*** TASK INPUTS Section Begins ***
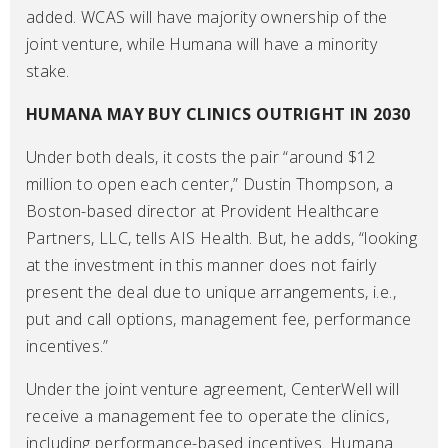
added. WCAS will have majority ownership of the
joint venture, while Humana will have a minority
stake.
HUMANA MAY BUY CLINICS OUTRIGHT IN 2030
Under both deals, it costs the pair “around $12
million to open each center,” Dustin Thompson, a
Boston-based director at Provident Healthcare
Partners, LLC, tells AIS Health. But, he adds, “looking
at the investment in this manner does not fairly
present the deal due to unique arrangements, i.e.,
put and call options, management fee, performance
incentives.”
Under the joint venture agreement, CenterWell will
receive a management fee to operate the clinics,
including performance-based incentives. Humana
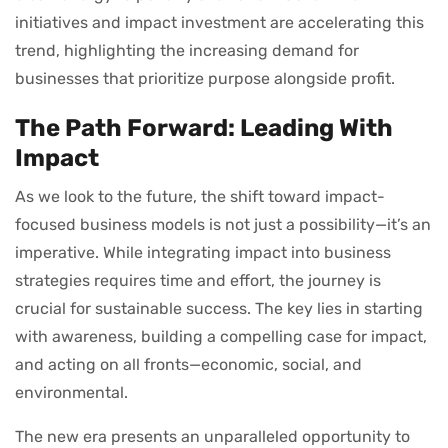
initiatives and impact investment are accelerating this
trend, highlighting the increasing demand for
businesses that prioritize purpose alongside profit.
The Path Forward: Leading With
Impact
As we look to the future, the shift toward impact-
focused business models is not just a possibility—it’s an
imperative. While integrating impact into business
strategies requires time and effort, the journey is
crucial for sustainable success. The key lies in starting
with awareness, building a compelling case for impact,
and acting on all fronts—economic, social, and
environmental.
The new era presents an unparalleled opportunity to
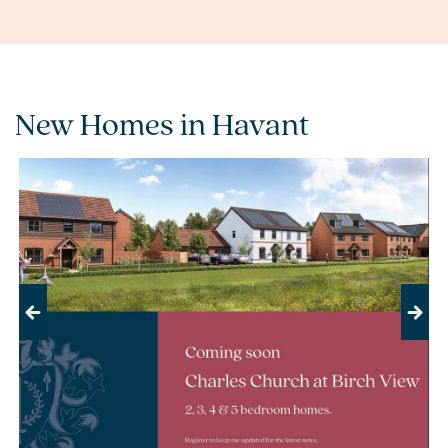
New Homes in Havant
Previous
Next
*** TASK INPUTS Section Ends ***
*** TASK INPUTS Section Begins ***
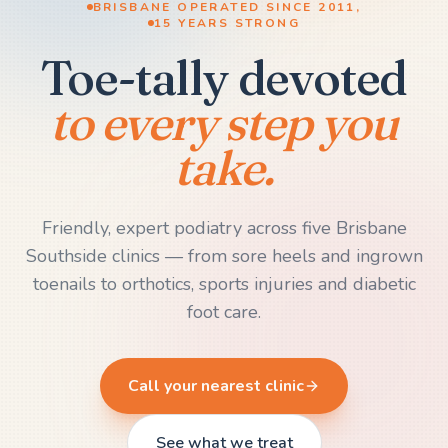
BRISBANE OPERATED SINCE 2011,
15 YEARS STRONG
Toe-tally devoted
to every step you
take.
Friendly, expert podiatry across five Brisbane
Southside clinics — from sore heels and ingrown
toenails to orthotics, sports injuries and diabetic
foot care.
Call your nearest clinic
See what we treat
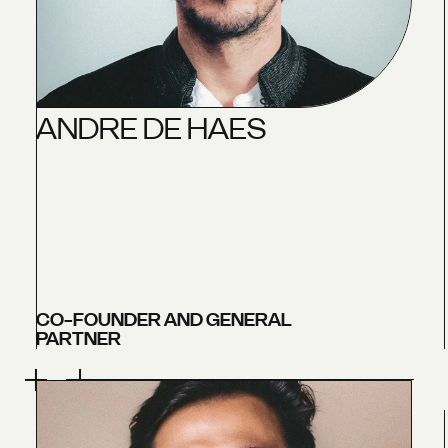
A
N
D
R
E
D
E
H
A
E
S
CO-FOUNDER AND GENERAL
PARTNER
*** TASK INPUTS Section Ends ***
* **TASK STATEMENT**
Pull out each line above that contains the word "this", paying attention to case.

* **OUTPUT OF THE EXERCISE**
at the investment in this manner does not fairly
initiatives and impact investment are accelerating this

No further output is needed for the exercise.